When developing a strategy for any business ‘competition’ plays a major role. Often though, this term is viewed with too narrow a scope. In the fight for market share, your ‘competition’ is not only your rivals, but rather the underlying economic forces of your industry.
Before deciding on a strategy for your business it is important to do some research on your industry. Why is the industry structured the way it is? What competitive forces within the industry are influencing this structure? How can I profitability position myself in this industry? Porter’s 5 Forces is a simple, yet powerful model that can help you answer these questions.
Porter’s 5 Forces is a tool used to assess the level of competitive intensity within an industry. Understanding this is important to help you to determine the attractiveness of an industry, and by recognising these things that can affect your profitability within the industry, you will be able to adjust your strategy accordingly.
So what are these 5 forces?
This refers to the quantity and quality of your competitors. How many competitors do you have? How does their product quality compare to yours?
In industries where rivalry is fierce, your suppliers and buyers can always go elsewhere if they aren’t getting the best deal from you. However, in industries where competitive rivalry is limited, which can be due to being in a niche market, product differentiation, brand loyalty and more, you’ll likely hold a strong and profitable position in the market. Keep in mind though, the threat of new entrants in such markets.
Threat of New Entrants
Other business’s ability to enter into your industry can affect your position within it. Consider how easy it is for rivals to come into your industry. How much does it cost? How securely is your sector regulated?

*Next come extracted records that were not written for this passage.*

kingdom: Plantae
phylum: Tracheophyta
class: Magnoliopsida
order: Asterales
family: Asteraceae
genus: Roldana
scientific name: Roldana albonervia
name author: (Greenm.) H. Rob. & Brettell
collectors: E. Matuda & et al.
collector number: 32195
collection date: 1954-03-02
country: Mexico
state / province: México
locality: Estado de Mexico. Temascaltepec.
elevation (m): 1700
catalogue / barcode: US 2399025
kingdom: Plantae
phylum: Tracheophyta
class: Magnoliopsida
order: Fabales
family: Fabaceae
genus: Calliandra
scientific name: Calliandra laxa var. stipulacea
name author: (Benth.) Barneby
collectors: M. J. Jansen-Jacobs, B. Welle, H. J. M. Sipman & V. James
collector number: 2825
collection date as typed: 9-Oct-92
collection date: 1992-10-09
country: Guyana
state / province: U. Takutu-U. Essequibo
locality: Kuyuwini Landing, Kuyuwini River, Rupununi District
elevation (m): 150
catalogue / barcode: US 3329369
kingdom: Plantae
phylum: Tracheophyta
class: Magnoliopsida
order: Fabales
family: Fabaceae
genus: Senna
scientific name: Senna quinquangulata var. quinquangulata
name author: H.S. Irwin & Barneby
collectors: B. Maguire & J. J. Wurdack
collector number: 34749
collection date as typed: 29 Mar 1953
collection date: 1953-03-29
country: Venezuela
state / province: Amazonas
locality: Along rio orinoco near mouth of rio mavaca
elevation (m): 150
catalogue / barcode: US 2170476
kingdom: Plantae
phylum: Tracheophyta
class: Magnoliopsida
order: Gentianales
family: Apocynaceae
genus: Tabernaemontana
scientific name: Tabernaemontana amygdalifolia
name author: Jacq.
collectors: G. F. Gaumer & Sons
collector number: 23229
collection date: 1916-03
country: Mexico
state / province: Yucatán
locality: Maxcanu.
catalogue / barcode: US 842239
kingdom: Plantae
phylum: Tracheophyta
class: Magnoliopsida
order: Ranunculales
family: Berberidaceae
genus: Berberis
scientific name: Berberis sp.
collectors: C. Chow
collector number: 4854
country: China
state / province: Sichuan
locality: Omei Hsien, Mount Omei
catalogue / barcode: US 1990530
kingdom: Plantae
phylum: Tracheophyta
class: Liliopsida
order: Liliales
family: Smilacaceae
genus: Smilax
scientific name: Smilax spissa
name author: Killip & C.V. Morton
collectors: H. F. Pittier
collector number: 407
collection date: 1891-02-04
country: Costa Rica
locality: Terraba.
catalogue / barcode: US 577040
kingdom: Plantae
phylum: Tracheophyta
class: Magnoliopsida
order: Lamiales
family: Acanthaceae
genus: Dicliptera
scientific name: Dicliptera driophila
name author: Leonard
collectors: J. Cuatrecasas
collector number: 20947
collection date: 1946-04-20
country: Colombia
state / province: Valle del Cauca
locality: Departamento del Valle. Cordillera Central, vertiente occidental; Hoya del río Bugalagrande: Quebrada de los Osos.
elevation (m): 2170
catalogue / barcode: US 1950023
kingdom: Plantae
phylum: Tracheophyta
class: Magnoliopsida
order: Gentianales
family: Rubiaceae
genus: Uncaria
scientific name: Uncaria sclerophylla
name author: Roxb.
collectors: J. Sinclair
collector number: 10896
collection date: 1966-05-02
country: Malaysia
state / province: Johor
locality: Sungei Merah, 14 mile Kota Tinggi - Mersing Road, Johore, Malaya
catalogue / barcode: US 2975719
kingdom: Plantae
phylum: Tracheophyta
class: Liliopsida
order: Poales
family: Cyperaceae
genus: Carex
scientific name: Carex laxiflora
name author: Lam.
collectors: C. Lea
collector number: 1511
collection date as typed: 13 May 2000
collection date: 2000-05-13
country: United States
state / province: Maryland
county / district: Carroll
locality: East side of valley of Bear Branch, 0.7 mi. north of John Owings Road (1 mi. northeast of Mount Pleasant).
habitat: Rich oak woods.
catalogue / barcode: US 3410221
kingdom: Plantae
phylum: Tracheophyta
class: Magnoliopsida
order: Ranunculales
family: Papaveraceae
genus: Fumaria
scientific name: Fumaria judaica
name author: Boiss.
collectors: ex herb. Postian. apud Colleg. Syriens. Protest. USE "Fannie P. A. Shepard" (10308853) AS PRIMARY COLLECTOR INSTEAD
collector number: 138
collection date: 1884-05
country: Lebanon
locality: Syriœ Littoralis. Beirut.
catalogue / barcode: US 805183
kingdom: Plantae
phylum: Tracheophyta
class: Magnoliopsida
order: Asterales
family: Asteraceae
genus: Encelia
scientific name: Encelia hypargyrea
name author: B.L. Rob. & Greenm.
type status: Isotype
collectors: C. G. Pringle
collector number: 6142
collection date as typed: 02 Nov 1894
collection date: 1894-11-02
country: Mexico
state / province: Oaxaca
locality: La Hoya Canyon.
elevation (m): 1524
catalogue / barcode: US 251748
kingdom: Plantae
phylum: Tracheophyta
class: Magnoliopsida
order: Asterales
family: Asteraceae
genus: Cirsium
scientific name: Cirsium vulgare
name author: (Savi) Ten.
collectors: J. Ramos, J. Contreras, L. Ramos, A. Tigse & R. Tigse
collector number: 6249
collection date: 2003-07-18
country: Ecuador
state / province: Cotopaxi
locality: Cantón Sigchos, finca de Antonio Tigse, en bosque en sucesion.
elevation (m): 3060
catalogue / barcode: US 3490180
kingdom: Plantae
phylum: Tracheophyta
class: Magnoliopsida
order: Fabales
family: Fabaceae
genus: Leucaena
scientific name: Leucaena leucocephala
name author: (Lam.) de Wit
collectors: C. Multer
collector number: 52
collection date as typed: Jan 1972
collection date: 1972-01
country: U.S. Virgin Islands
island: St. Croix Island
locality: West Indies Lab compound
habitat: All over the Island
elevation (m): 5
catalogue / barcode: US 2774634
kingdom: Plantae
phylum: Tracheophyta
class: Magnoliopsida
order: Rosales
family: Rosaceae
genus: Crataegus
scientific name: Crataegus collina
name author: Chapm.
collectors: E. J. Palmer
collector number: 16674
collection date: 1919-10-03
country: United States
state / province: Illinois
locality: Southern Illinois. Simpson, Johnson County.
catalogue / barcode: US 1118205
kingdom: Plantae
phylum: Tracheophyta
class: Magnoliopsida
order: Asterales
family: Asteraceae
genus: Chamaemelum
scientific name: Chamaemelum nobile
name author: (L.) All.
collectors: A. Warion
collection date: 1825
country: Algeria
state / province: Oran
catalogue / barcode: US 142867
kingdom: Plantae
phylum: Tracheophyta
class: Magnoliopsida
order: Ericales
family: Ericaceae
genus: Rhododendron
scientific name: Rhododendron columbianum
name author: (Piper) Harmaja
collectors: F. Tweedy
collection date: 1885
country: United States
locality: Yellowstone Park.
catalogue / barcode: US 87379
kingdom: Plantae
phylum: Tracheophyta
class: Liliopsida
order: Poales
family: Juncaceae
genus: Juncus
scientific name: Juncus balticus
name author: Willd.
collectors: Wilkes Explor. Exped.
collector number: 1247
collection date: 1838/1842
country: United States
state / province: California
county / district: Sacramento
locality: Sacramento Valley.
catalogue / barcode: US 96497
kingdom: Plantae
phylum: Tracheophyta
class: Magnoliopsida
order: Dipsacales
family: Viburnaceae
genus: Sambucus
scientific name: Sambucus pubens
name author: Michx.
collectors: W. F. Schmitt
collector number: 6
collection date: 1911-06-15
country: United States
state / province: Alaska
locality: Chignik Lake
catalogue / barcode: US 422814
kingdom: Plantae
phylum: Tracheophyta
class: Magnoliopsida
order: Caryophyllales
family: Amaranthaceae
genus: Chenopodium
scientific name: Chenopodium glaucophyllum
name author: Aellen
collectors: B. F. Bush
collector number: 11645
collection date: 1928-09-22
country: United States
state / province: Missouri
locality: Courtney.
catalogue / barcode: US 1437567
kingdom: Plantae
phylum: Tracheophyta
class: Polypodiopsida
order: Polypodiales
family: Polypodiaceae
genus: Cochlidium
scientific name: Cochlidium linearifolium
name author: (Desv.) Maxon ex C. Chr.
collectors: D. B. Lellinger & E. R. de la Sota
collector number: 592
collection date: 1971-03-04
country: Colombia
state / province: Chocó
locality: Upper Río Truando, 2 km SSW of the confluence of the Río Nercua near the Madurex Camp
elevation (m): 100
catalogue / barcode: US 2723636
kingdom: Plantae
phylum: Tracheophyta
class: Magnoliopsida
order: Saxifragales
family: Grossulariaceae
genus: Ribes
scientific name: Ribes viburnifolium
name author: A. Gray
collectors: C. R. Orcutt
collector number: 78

A notably profitable industry which takes little effort and financial input to enter will attract new entrants, which in turn will increase the competitive rivalry and decrease the profitability of existing businesses. However, if there are strong barriers to entry, such as patents and government regulations, you will be able to achieve a more favourable position.
Threat of Substitution
This refers to the likelihood of your customers finding an alternative to your product. The more products there are in an industry, the more likely your customers will be drawn to an alternative choice, which can threaten your business’s profitability. Ask yourself the following questions: How many substitutable products are there for your own? Is there a clear differentiation between your product and theirs? Is there a cost to the buyer for switching?
Supplier power is determined by how easily your suppliers can increase their prices. Consider the following: how many potential suppliers does your business have? Is there a level of differentiation between suppliers? Is there a cost to switch between suppliers?
The more potential suppliers you have, the easier it will be for you to switch to a cheaper substitute. However, the fewer suppliers there are, and the more you rely on them, the stronger their position and ability to charge you more. This can impact your business’s profitability.
Buyer power refers to how easily your buyers can drive down your prices. This is determined by the following: How many buyers do you have? What are their order quantities? Is there a bigger cost for them to switch to one of your rivals?
Your buyers have higher bargaining power when supply outweighs demand in your industry. This gives buyers the ability to urge suppliers to offer higher quality products at lower prices. This buyer power is decreased however, when demand outweighs supply.
From this industry assessment you will be able to identify your business’s strengths and weaknesses and how they relate to your ability to overcome these competitive forces, to help create your business strategy. The key to a profitable business is to assert an industry position that is less susceptible to head-on attacks from industry rivals, new or existing, and to any losses from the direction of buyers, suppliers and substitutes. Establishing such a position can result from many different factors, such as product differentiation, strong product branding, and building strong customer relationships.